On Wednesday, Oberlin College hosted American author and professor Aisha Sabatini Sloan for a nonfiction reading followed by a Q&A. Sloan read lengthy excerpts from two books she had written; first, a comedic yet somber excerpt from Dreaming of Ramadi in Detroit, then a meditative musing on Homer, Alaska in “Borealis.” The event took place in Dye Lecture Hall.
Sloan began with asking the audience: “Funny or sad?” At the request for something more lighthearted on a Thursday afternoon, she chuckled as she flipped through the pages of Dreaming of Ramadi in Detroit, her essay collection of her various intersecting identities. Structured as a playlist, the chosen excerpts were broken into distinct sections under song titles. Many of those were labeled under Prince’s “When Doves Cry,” which became increasingly humorous with each repetition but also perfectly set the tone and environment for the story to unfold. Listening to the radio soon after Prince’s death, a young Sloan drives with her father as they muse on race, gender, and how they fit into and fight against the American cultural narrative.
Sloan perfectly captured the strange yet beautiful harmony between comedy and heavier topics throughout the reading, her ever-changing tone and strategic pauses orchestrating the audience through emotional highs and lows.
“I really appreciate how she uses comedy to speak to important matters related to race and ethnicity,” Ghassan Abou-Zeineddine, assistant professor of Creative Writing, wrote in an email to the Review. “Comedy can be a powerful narrative tool to dramatize the human condition, and Sloan’s writing and communication with the audience demonstrates this.”
College second-year Iris Sanborn was also struck by the tasteful balancing act of comedy, tragedy, and heartfelt moments.
“I felt that humor and emotion mixed so well together, such as moments of connection between her and her father being immediately followed by the Prince song for the fifth time,” Sanborn said.
Sloan then read excerpts from her newest essay, “Borealis.” As part of the Spatial Species Series edited by Youmna Chlala and Ken Chen, “Borealis” was an essay Sloan wrote under spatial constraints. Describing her work as “opposite of a travel narrative,” Sloan likened it to Georges Perec’s famous book An Attempt at Exhausting a Place in Paris.

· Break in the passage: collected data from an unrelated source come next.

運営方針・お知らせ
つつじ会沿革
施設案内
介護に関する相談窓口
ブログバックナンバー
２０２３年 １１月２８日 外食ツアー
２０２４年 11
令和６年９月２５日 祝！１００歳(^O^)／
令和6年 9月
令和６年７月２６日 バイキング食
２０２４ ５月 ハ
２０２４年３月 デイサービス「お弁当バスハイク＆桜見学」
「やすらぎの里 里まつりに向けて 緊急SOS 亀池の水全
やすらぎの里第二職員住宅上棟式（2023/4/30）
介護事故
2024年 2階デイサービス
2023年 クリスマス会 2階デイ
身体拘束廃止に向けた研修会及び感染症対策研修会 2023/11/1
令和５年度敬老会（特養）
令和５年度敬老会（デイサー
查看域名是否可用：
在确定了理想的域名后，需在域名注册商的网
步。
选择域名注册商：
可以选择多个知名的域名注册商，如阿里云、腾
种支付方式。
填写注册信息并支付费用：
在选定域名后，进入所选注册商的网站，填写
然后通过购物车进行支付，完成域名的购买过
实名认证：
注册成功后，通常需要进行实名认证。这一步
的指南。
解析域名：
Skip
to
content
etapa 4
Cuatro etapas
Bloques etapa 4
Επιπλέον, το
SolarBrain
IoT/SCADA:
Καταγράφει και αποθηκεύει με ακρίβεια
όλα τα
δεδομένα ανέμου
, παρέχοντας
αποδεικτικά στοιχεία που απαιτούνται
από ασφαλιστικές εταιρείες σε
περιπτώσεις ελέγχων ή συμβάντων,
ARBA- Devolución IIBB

In the book, Perec forces the reader to sit with him in Saint-Sulpice Square in a slow and an often melancholic rhythm. Sloan wanted to capture the small details of Homer, Alaska in a similar vein to Perec’s work in Paris.
Although she has never lived in Homer, Sloan shared that many of her personal and profound memories were created during her numerous travels with friends and past lovers. Throughout the essay, she plays with the idea of stillness and time in relation to the absence of people. She explained how writing about people with no personal relation felt akin to eavesdropping, and that covering the space between isolated individuals — separated by gender, race, and physical space — was one of the struggles in composing “Borealis.”
Visiting Assistant Professor of English Sarah Jane Kerwin, OC ’15, was in attendance, as she had been planning to add “Borealis” to her syllabus for her fall course, ENGL 105: Literature and Environmentalism. Kerwin asked Sloan about the role of the environment in relation to “the relationship between queer theory and ecocritical theory” during the Q&A.
“Sloan said, and I paraphrase, she doesn’t feel qualified to write about nature, but that it’s hard to ignore the environment when looking at melting glaciers,” Kerwin wrote in an email to the Review. “I believe that a work like ‘Borealis’ challenges our understanding of what it means to write about nature.”
Aisha Sabatini Sloan is currently an assistant professor of English at the University of Michigan.